January may be over, but we’re sure you’re still seeing friends who are announcing their commitment to healthier lifestyles in order to achieve a body image that they are happier with – and good on them! Deciding to take that first step to modifying their lifestyles takes a whole lot of courage and discipline, so the least that you can do as a friend is to help them and not hamper them.
However, good intentions may not translate to beneficial actions. We may say something in the hopes of encouraging these friends, or which we think wouldn’t affect their progress, but in reality these may be the most detrimental of all.
Here, we hope to give you some inspiration on how to be the most supportive you can be for friends who are pushing themselves to become healthier. Check off this list and see how many you’ve done!
Do join them
If you already have a regular exercise routine, you could invite your friend to join you, or join them in the routines that they have devised for themselves. If your schedules don’t match up or either of you prefer to exercise alone, you could suggest starting on the same home-exercise plan with your friend and keeping each other updated about your respective progress.

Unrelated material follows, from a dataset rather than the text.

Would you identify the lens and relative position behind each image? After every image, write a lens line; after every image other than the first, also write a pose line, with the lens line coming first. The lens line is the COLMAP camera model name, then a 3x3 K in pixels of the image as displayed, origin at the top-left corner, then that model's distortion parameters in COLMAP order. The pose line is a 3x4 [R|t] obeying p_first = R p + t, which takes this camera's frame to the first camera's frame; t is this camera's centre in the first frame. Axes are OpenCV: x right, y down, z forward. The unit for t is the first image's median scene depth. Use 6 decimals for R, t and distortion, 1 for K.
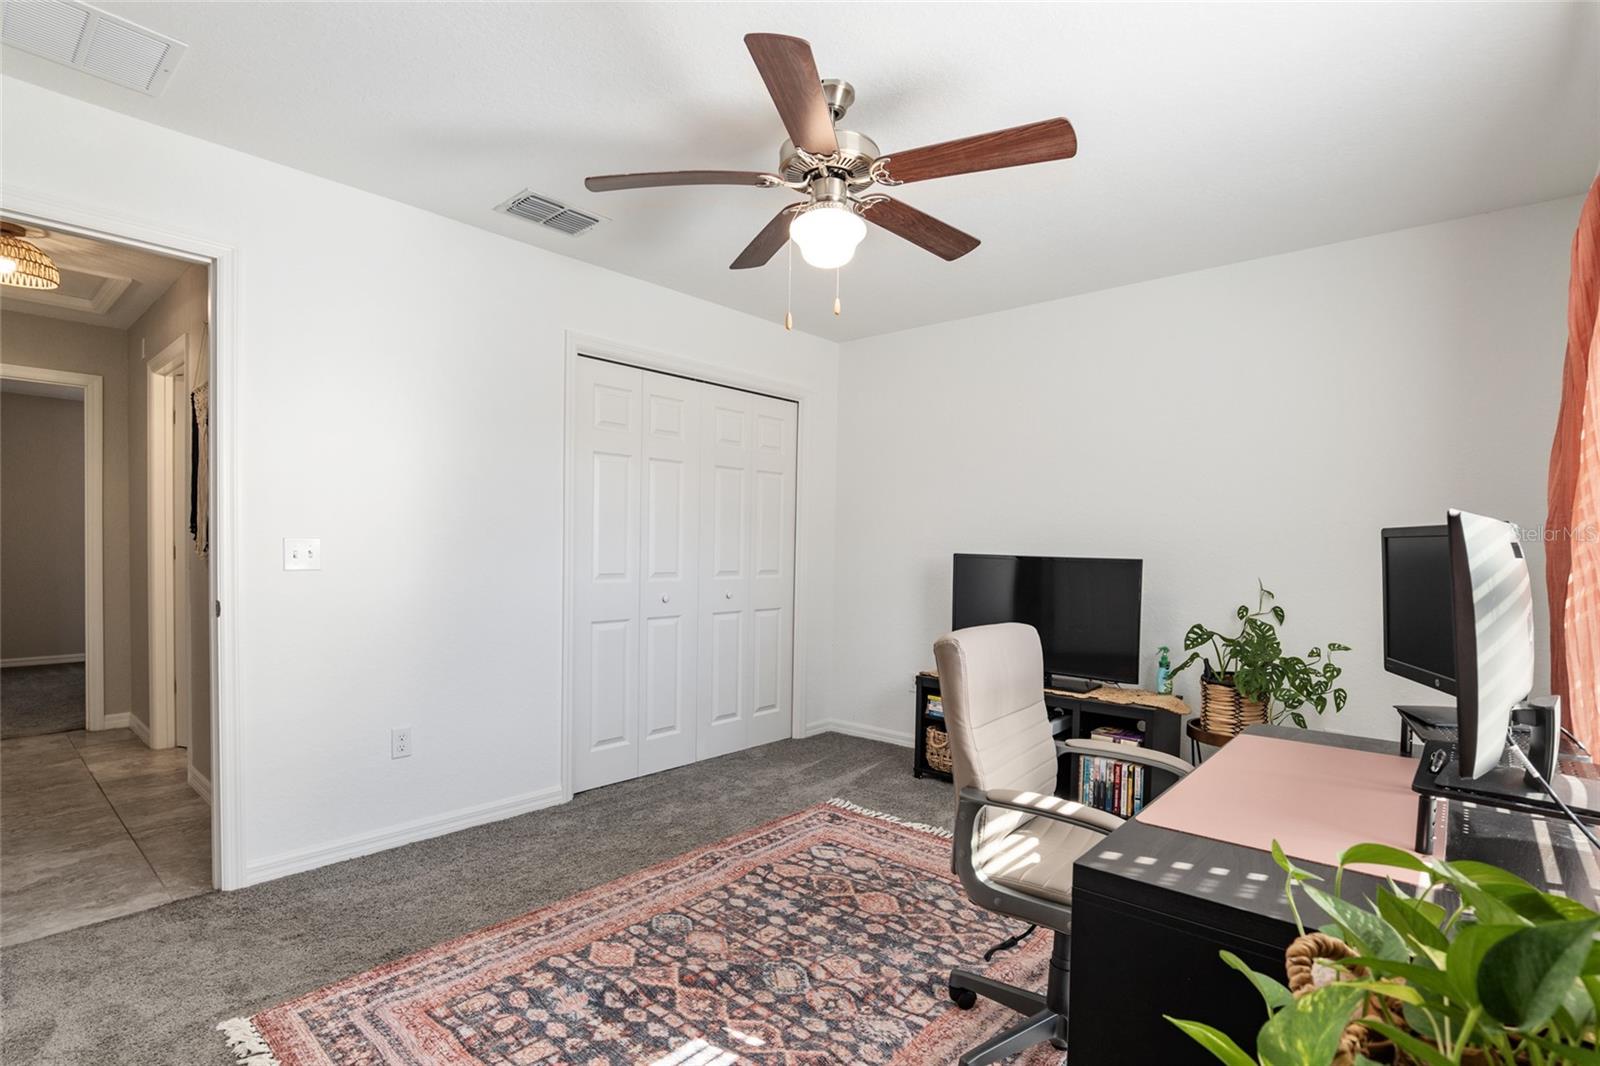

If you don’t already have an exercise routine, then this might be a great time to start one. Your friend wouldn’t feel alone in his or her journey, and it’s likely that both of you will face the same struggles together, and be able to motivate each other to overcome those hurdles together.
Don’t police them
When a person is already struggling with the difficulties of changing their habits, it doesn’t help when they are constantly being nagged at or scolded by their friends at every little slip-up they make. It almost never motivates, and almost always discourages the person to the point of reverting back to their original lifestyle.
Furthermore, this sort of policing is detrimental to your friendship, as it could come across as condescending, or as if you are trying to show off. Your friend is a thinking adult with a mind of their own, and it is very likely that they already feel guilty at their slip-up without having to be reminded about and put down for it.
Do learn about their plan
If you spend a lot of time with said friend, it would be worthwhile to learn about the plans that they have made for themselves to change their lifestyles. This could help prevent ourselves from making mistakes that could set your friend back in their plans.
If your friend wants to stay away from carbohydrate-rich meals on certain days of the week, you could suggest carbohydrate-free meals or restaurants if you meet him or her on that day, and even join them in their choice of diet for that day. This could help a lot in keeping your friend on the path they have designed for themselves, rather than tempting them off it.
Don’t make it about yourself
You might be someone who has tried the same lifestyle modification plans as your friend – and perhaps you’ve done better, or have failed. Either way, don’t make this about yourself, or try to “compete” with your friend by showing that you can do better. We should understand that this is not a healthy mindset for both yourself and your friend.
You could share your past experiences if your friend asks about it, but always stay supportive instead of insisting or discouraging your friend from following the same path as you did. Everyone is different, so be open-minded no matter what methods he or she decides to employ.